「効率性と人間性は両立しうるという楽天的な思想が見て取れる。オレはちょっと嫌だね。」野生の島のロズ あんちゃんさんの映画レビュー(感想・評価)
効率性と人間性は両立しうるという楽天的な思想が見て取れる。オレはちょっと嫌だね。
imaxの字幕版で観た。字幕版はそれしかなかったから。この作品はキャスティングに凝っていてルピタ・ニョンゴ、ペドロ・パスカル、ビル・ナイら芸達者が揃って出演している。ビッグネームというだけではなくキャラクターに合っているかどうか綿密に計算しているのだろうからまずはそのまま観るという選択肢かなと思うのです。綾瀬はるかありきというのはどうもね。でも選択できるほど字幕版の上映はないというのが実状ですが。
私としては回収船のロボット(火星人みたいな奴です)の声を演じたステファニー・スーが良かったですね。あの気持ち悪さは彼女でなけれは出せないかも。吹替版は誰が演じてるのかな?
だけど字幕が致命的に駄目でした。まず、恐ろしいことに役名を、例えば雁の雛(Bright bill)やキツネ(Fink)を吹替版の呼称に合わせている。これは今までも例がなかったわけではないが、わざわざ字幕版を観ている観客の感覚をまるで無視していないですか?それ以外も、前半は、ロズ自身がまだロボット的なしゃべり方をして周りもそれにつられたりするという設定もあって、字幕が意味不明な箇所が多い。耳から入ってくる英語とのニュアンスとも異なることもあって大混乱です。後半部分はややまともにはなりますが。
じゃあ、例えば字幕が修正されたらこの映画を勧めますかといえば私は不支持せざるを得ない。
ドリームワークス社が制作主体となっているこの作品ですが、お金を十分すぎるほどかけ、技術の粋を集め、徹底した分業化のもと作成されています。日本のアニメの現場の過酷さに比べると、いわば勝ち組のクリエーターたちによって作られているのです。(エンドクレジットを観ているとstrategy部門まである。特許を扱っているのか、それとも作品の差別化を推進するのか?)
いわば、彼らは能率、効率の申し子です。作品の中のロボットはテクノロジーの集約であって彼らの写し身であるといえます。
一方、彼らが描く「野生の島」の動物たちは、動物の姿を借りてはいるものの、人間性の象徴なのだと思います。そこでは多様性が認められ弱肉強食を超えて連帯が図られる。
ロボットの世界と「野生の島」は一度は対立するが、最終的にはロズの力によって共存する方向に向かうことが示唆される。

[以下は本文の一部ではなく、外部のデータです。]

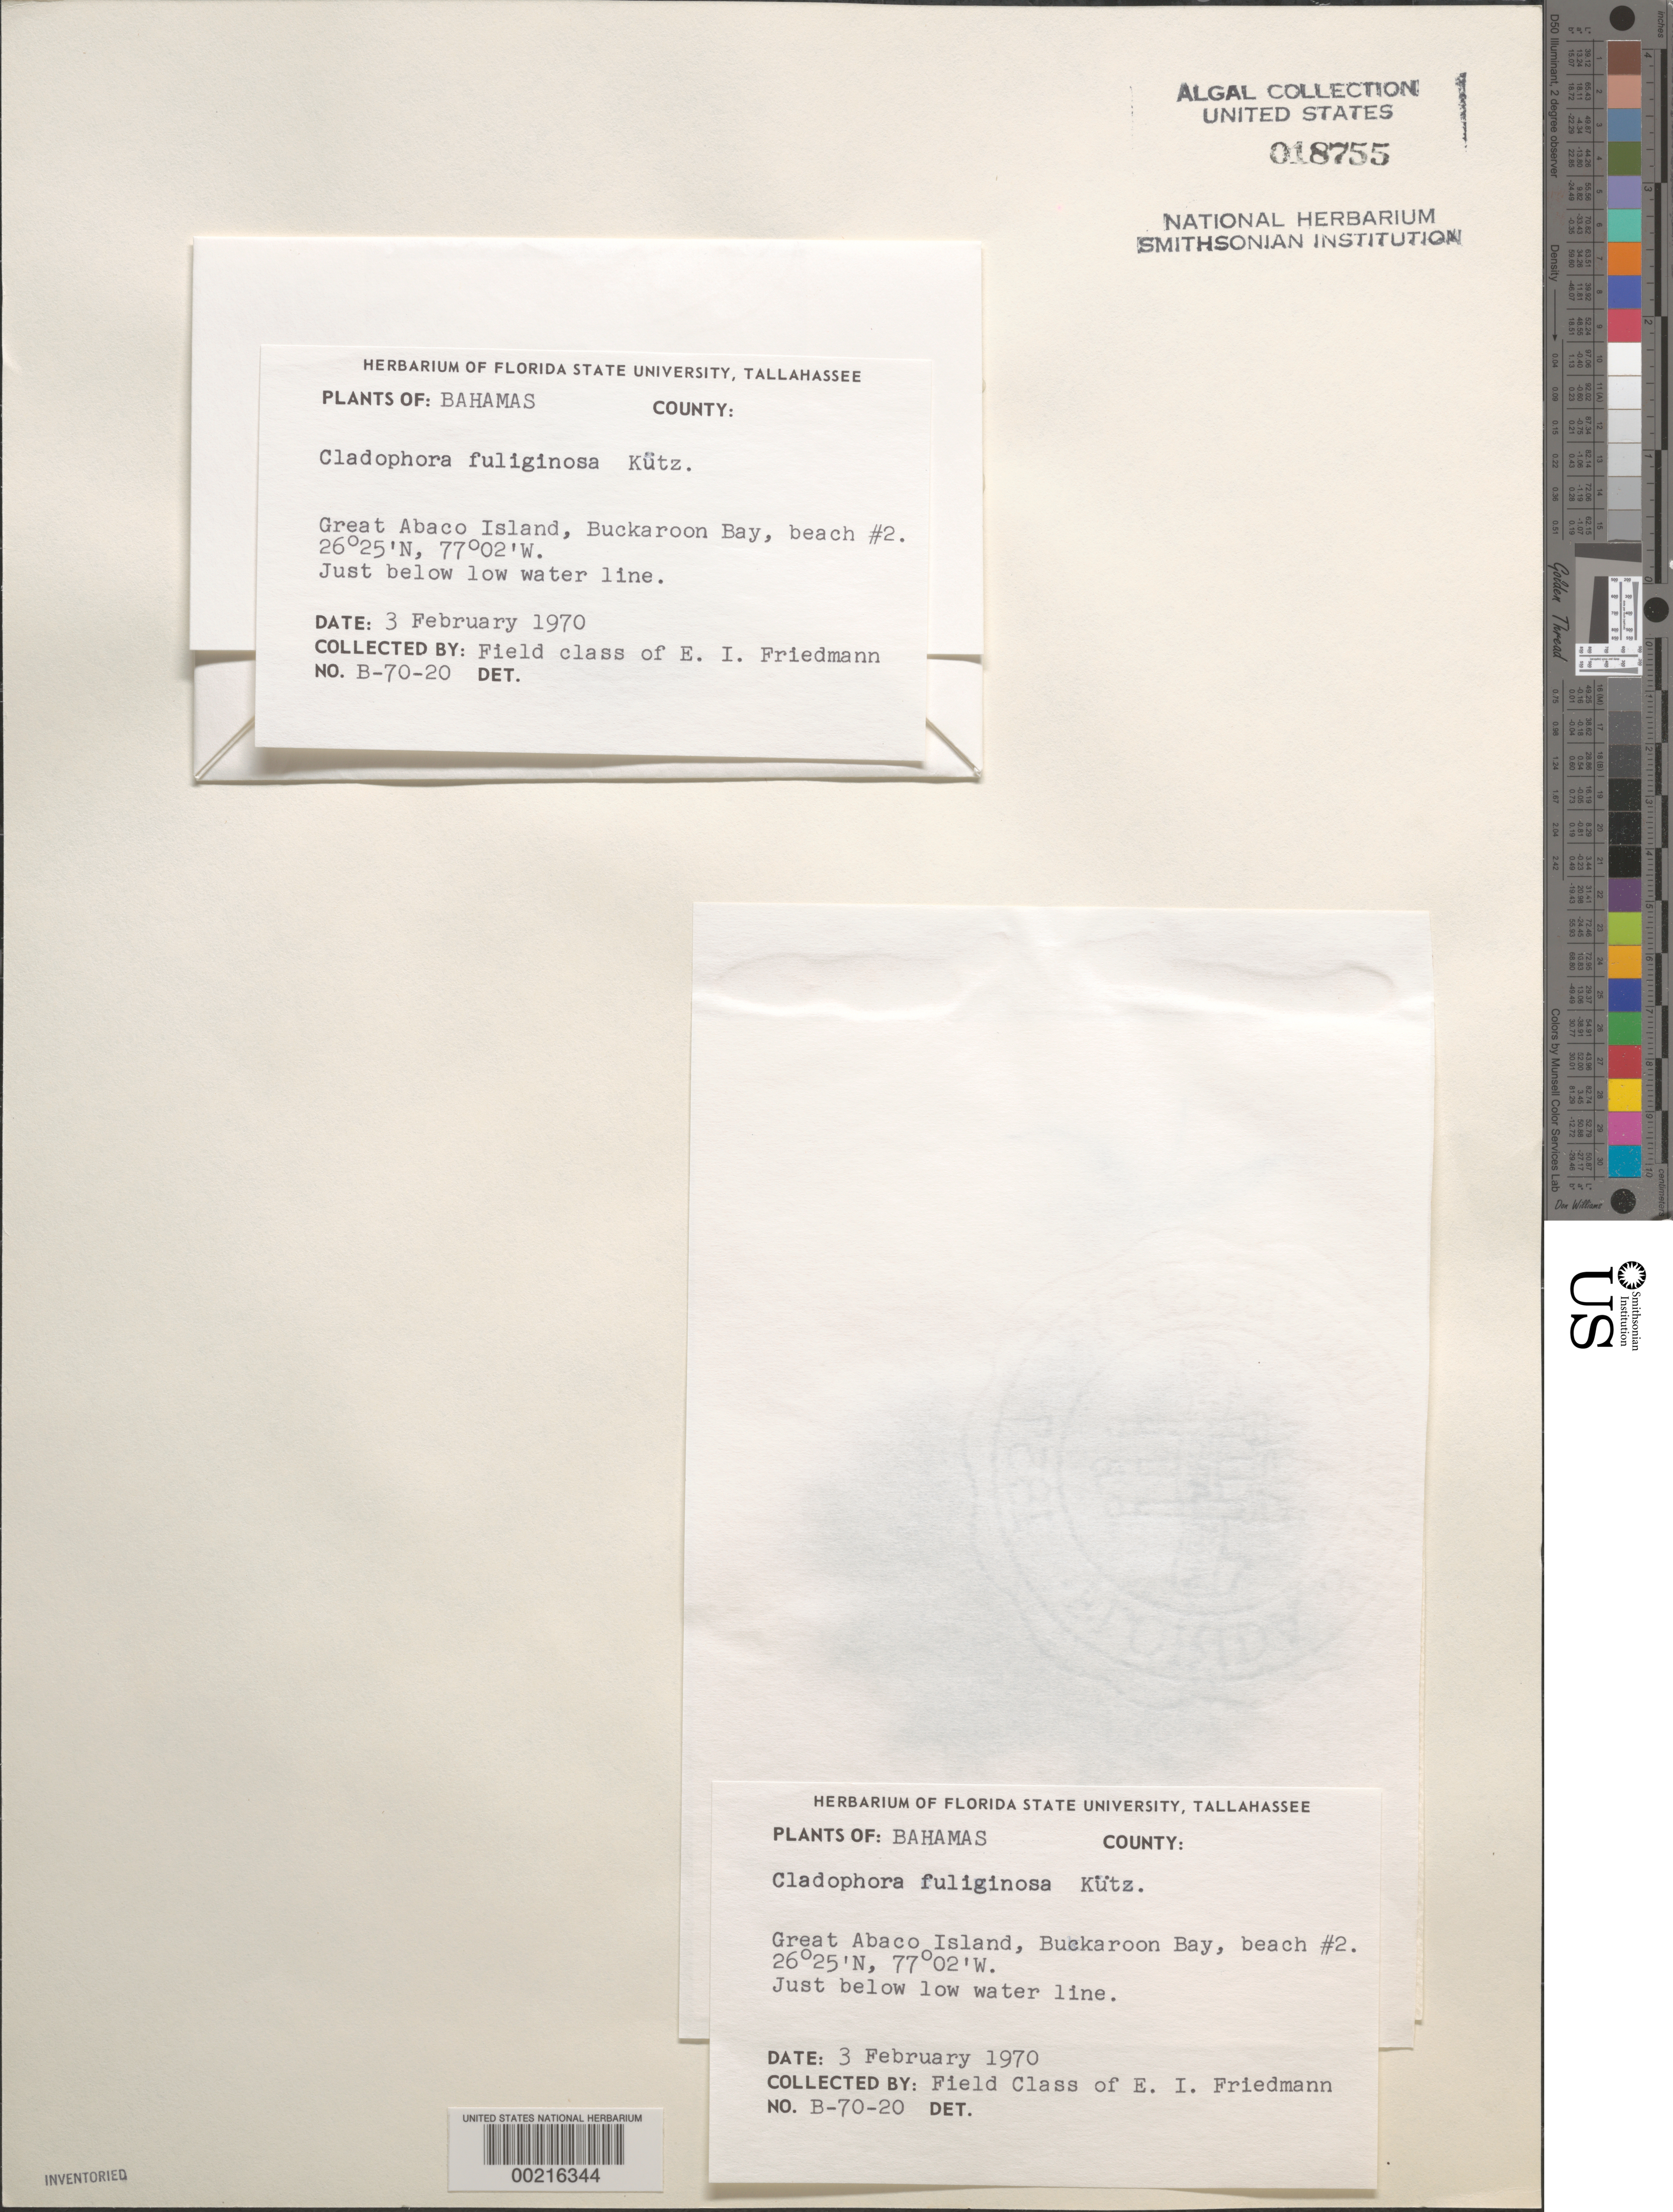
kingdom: Plantae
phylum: Chlorophyta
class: Ulvophyceae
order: Cladophorales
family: Cladophoraceae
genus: Cladophora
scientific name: Cladophora fuliginosa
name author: Kütz.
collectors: E. Friedmann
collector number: B-70-20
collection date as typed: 03 Feb 1970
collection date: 1970-02-03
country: Bahamas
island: Great Abaco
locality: Buckaroon Bay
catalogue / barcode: US 18755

つまり、効率性と人間性は両立しうるというのがこの映画の基本思想であるわけで、恐らくこの映画のクリエーターをはじめとしてアメリカのITやAIの業界のエリートたちは同じ立場であろうと思います。
私はそれはあまりにも楽天的で、かつ世界認識として想像力を極めて欠いていると思います。だからこの映画はとてもありきたりの展開、全く想定内の内容にしかなり得ていない。
共感とコメントありがとうございます。
同じように感じるかたがいて良かったです。
〉効率性と人間性は両立する、
なんか強者の勝ち組の思想的に思えます。
その考え方は、わたしには、人間もAI同様に
買い替え出来る存在的に思えて・・・
結局のところ、無難に心地良く終えたようでしたね。